Muratara – Kompassindonesianews.com Seorang warga Kecamatan Singaran Pati, Kota Bengkulu, berinisial A-S, mengalami nasib nahas setelah ditangkap oleh Tim Satresnarkoba Polres Musi Rawas Utara (Muratara), Sumatera Selatan, pada November 2025 atas dugaan kepemilikan narkotika. (12/06/2026)
A-S diamankan petugas setelah ditemukan sebuah bingkisan kecil yang diduga berisi narkotika. Namun, A-S mengaku tidak mengetahui isi bingkisan tersebut dan menduga dirinya menjadi korban jebakan.
Peristiwa ini melibatkan A-S, warga Singaran Pati, Kota Bengkulu, bersama istrinya N-O. Selain itu, terdapat seorang rekan A-S berinisial A-L, yang disebut sebagai pihak yang memberikan bingkisan sebelum penangkapan terjadi.
Peristiwa penangkapan tersebut terjadi pada November 2025, saat A-S dan istrinya sedang melakukan perjalanan menuju Kota Lubuklinggau.
Kejadian bermula di rumah A-L yang berada di wilayah Kabupaten Musi Rawas Utara (Muratara), Sumatera Selatan. Penangkapan dilakukan sekitar 50 meter dari lokasi rumah tersebut.

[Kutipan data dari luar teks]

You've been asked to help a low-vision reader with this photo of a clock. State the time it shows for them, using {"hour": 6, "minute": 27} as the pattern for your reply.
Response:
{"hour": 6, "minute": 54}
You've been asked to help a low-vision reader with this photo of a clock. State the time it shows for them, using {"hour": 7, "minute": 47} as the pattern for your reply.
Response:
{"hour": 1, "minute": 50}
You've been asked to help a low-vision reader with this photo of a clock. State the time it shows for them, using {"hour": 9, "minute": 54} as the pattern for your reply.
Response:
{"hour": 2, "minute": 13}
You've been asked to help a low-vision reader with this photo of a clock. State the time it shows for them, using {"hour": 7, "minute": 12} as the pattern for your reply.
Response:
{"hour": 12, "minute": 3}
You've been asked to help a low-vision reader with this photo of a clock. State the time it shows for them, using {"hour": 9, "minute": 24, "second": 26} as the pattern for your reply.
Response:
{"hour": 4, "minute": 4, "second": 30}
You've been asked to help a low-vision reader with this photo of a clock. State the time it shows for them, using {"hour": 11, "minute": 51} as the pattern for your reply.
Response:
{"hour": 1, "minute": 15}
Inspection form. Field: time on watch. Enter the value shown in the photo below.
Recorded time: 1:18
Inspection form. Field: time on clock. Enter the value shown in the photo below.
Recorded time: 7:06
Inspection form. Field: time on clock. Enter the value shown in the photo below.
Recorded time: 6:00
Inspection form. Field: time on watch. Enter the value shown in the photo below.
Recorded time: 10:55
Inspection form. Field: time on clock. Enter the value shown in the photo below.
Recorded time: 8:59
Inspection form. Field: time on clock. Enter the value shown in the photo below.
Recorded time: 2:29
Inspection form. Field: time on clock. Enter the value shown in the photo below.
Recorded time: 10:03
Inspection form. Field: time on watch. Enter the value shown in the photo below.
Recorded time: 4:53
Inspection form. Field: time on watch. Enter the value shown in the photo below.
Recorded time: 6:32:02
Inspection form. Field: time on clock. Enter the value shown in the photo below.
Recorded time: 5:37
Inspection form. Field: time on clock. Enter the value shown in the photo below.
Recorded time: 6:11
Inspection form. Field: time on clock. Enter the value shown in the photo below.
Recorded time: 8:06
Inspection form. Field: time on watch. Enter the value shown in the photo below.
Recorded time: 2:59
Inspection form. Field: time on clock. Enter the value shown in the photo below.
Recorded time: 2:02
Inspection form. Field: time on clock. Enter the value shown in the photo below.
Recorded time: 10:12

Menurut keterangan A-S, ia dan istrinya awalnya melakukan perjalanan ke Lubuklinggau. Di tengah perjalanan, A-S menerima telepon dari A-L yang mengajaknya singgah ke rumah untuk membahas bisnis jual beli kepiting bakau yang selama ini mereka jalani.
Usai berbincang, A-L disebut menyelipkan sebuah bingkisan kecil ke saku celana A-S sambil mengatakan, “Ini ada sedikit oleh-oleh dari kami.” Karena menganggapnya sebagai hadiah biasa, A-S mengaku tidak menaruh curiga dan melanjutkan perjalanan.
Tidak lama setelah meninggalkan rumah A-L, tepatnya sekitar 50 meter dari lokasi, A-S dan istrinya dihentikan oleh beberapa orang yang kemudian diketahui merupakan anggota kepolisian berpakaian preman. Petugas langsung melakukan penggeledahan dan menanyakan mengenai dugaan kepemilikan narkoba.
A-S mengaku terkejut atas tuduhan tersebut dan menyatakan tidak mengetahui isi bingkisan yang sebelumnya diberikan oleh A-L. Ia bahkan meminta petugas untuk kembali ke rumah A-L guna mengklarifikasi asal-usul barang tersebut.
Namun, menurut pengakuan A-S, permintaannya tidak ditindaklanjuti. Selanjutnya, A-S dan istrinya dibawa ke Mapolres Muratara untuk menjalani proses hukum lebih lanjut.
Dugaan dan Proses Hukum
Hingga kini, pihak keluarga dan kuasa hukum A-S mempertanyakan kronologi penangkapan tersebut serta asal-usul barang yang ditemukan. Mereka berharap proses hukum berjalan secara transparan dan seluruh fakta dapat terungkap di persidangan.
Sementara itu, pihak kepolisian belum memberikan keterangan resmi terkait tudingan bahwa A-S diduga menjadi korban jebakan. Kasus ini masih menunggu proses pembuktian sesuai ketentuan hukum yang berlaku.